Theater is her 2nd love
Published 8:00 am Thursday, July 12, 2012
By Colleen Thompson, staff writer
BLUE EARTH — In Albert Lea, Diane Heaney is known as the high school choral director. To Kiester residents, she is recognized as one of the locals.
But to Blue Earth music supporters, she is known as The Narrator, one of the lead roles in the “Joseph and the Amazing Technicolor Dreamcoat” musical.
“It’s just been a lot of fun,” Heaney said. “The rehearsals have been short so it’s not overwhelming.”
Auditions for the show were May 19 and 20 and rehearsals got going around the time school let out and were held on Tuesdays, Wednesdays and Thursdays from 6:30 p.m. to about 10 p.m. Heaney never did audition yet still snagged the starring role.
Nancy Steinke, the director of the musical, “just called me up and asked if I wanted to do it,” Heaney said.
Heaney and the theater are no strangers. She remembers attending her first play, “Shakespeare’s Tempest,” even though she was just 5. Her mother, Mary Heaney, encouraged her theatrical love and served as her vocal coach all while she was growing up.
“I’ve always been musically involved,” Heaney said.
Heaney graduated from Morningside College in Sioux City, Iowa, in 1983 with a bachelor’s degree in music education.
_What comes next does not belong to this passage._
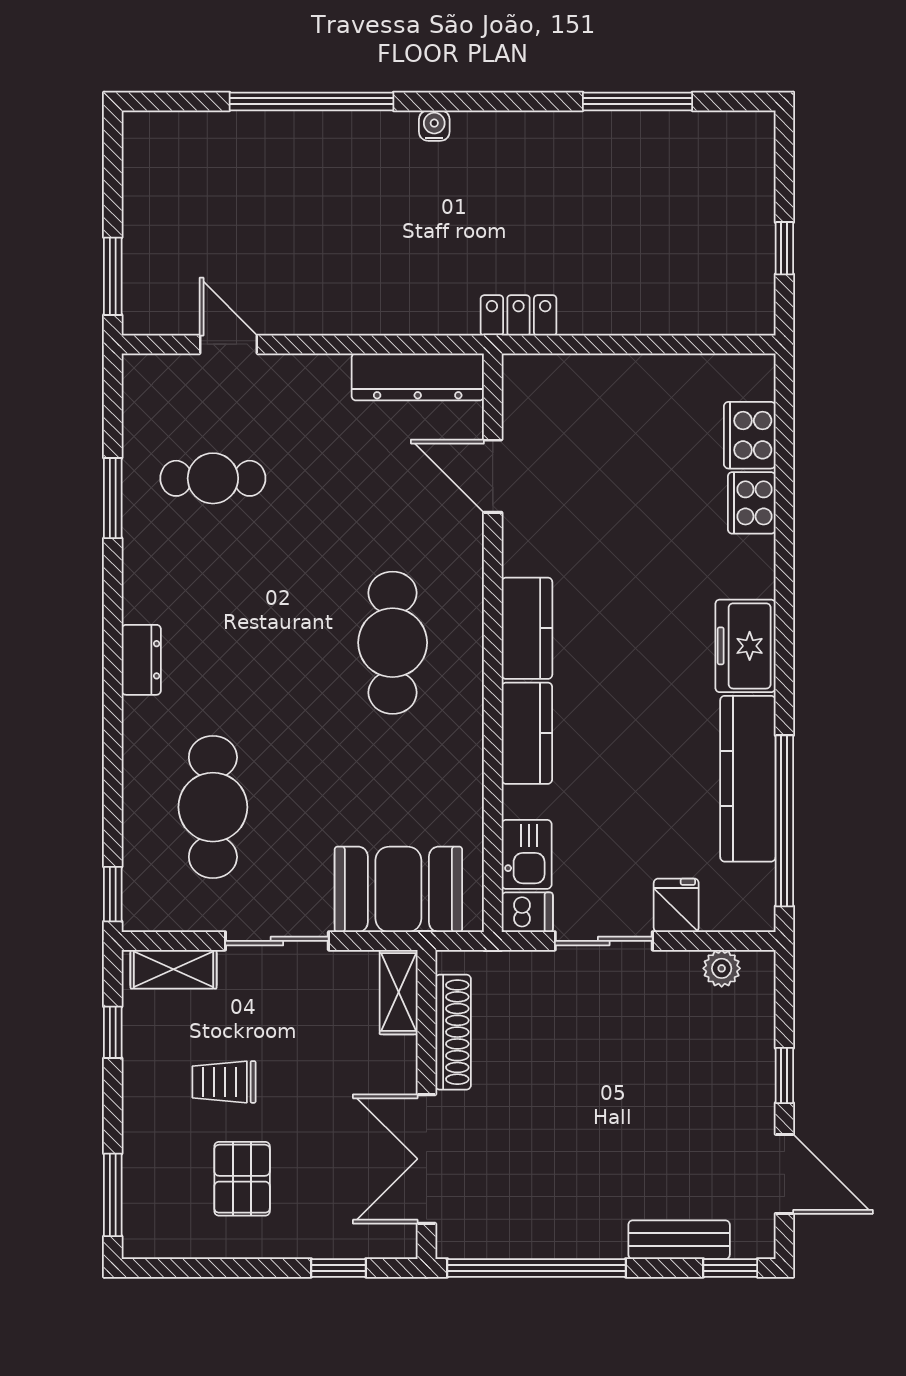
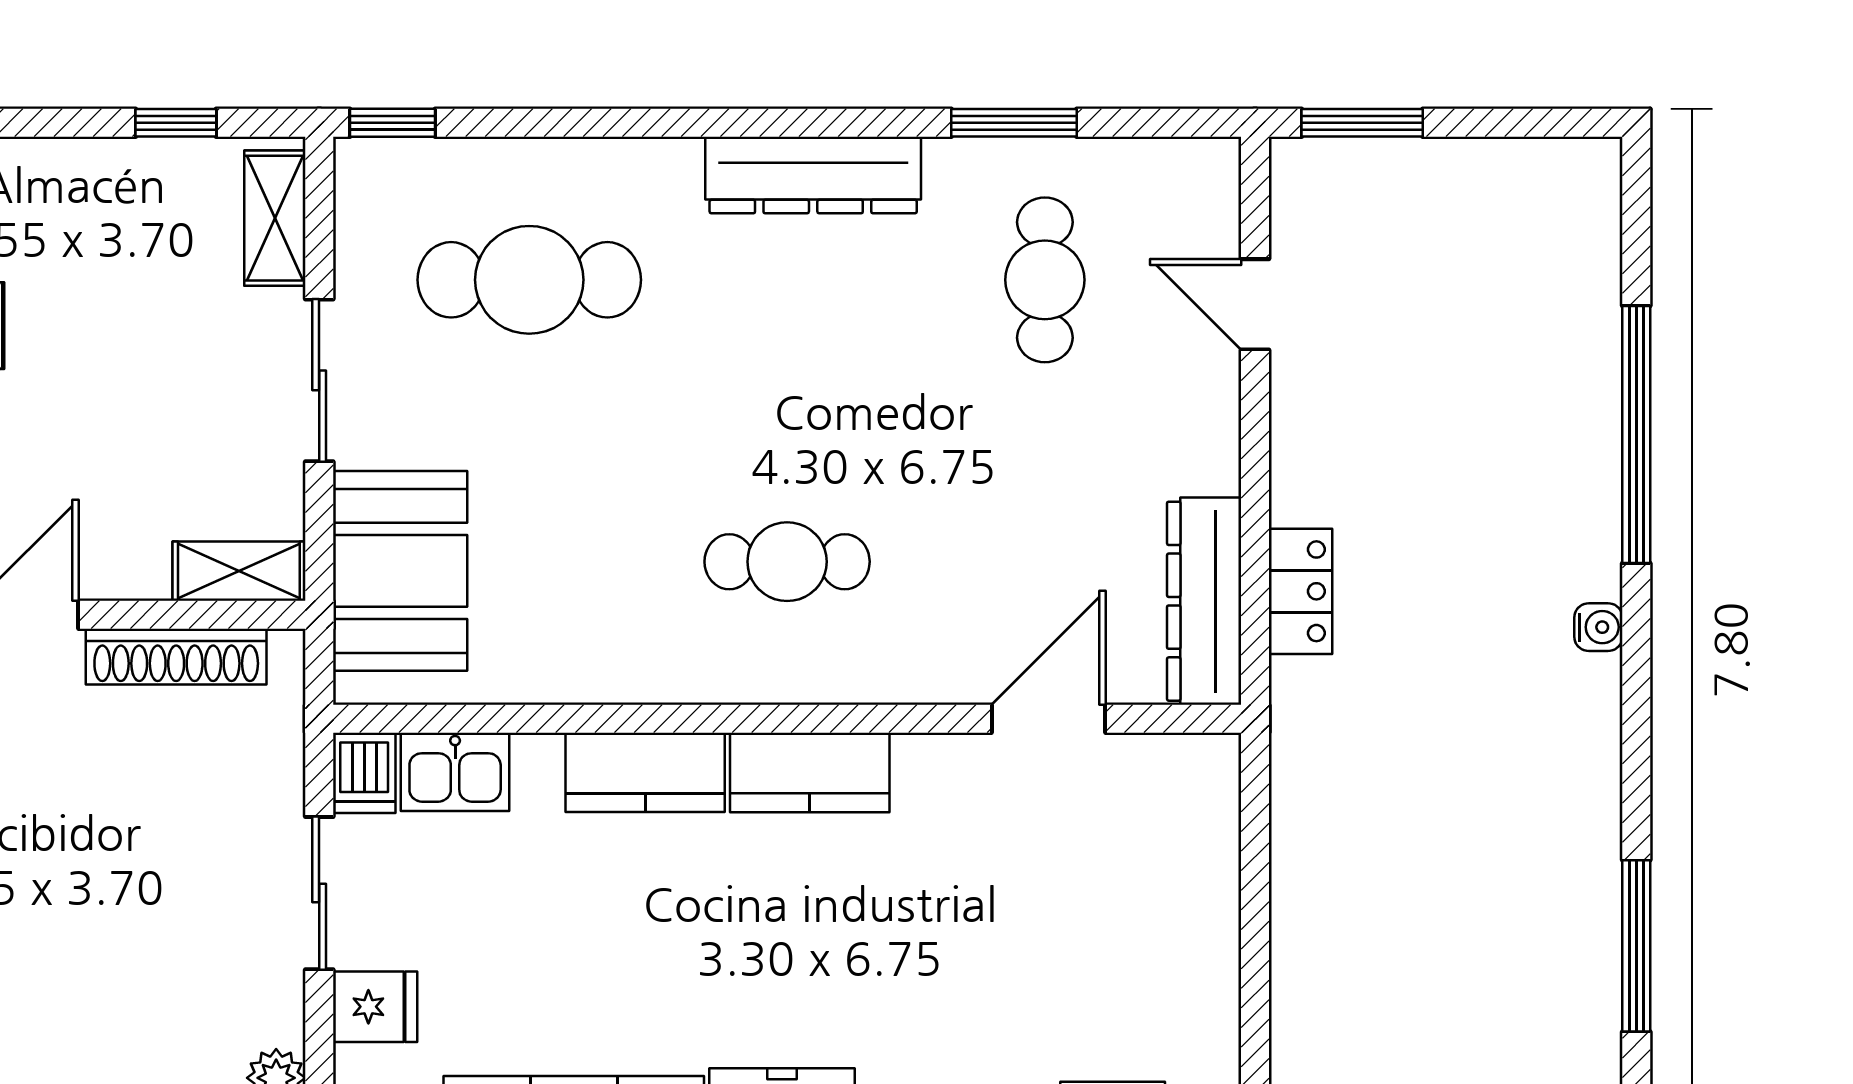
locker: (519, 315) -> (1301, 591), moved
door: (228, 344) -> (1255, 304), swing flipped
cafe table: (393, 643) -> (787, 562), width x0.73, depth x0.74
dresser: (141, 660) -> (813, 175), width x1.96, depth x1.24
trolley: (224, 1082) -> (98, 297), removed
She then received her master’s in music education degree from the University of Cincinnati College-Conservatory of Music. Although she originally planned on becoming a band teacher, she chose the choral side of the music spectrum and has been directing the Albert Lea High School choirs since 1993. Since her college years, she has participated in several community theater musicals such as “Forever Plaid,” “Swing!,” “My Way” and “Smokey Joe’s Cafe.”
“If I hadn’t gone into teaching, I would be doing this for a living,” Heaney said. “Theater is my second love.”
In “Joseph,” Heaney tells chapters 37-50 from the Book of Genesis. Full of dancing and choreography, it highlights Joseph’s jealous brothers selling him into slavery after Joseph boasted of his dreams of them bowing down to him. It explains Joseph’s journey from the house of wealthy Egyptian Potiphar, to prison, to Pharaoh’s second in command and his ultimate reunion with his father and brothers. It is completely sung; there are no spoken words.
“Shows that have no dialogue are easier to learn,” Heaney said. “It all fits together really well.”
The musical, with music by Andrew Lloyd Webber and lyrics by Tim Rice, includes hits such as: “Any Dream Will Do,” “Jacob and Sons,” “Joseph’s Coat,” “One More Angel in Heaven,” “Those Canaan Days” and “Benjamin Calypso.”
The starring role in the show is played by Alex Ehrich, a 2007 graduate of Blue Earth Area High.
“He came back from Belize for rehearsals and is going back the day after the final performance,” said Steinke.
Pharaoh, based on rocker Elvis Presley, is played by Kurt Steinke, the director’s son. The rest of the cast is made up of Jacob, the 11 brothers, Potiphar, Potiphar’s wife, the butler, the baker, the Ishmaelites, three ladies, the brothers’ wives, an adult chorus and a children’s chorus of third to fifth-graders.
“They are experienced actors and musicians,” Heaney said. “We’re committed to putting on a good show.”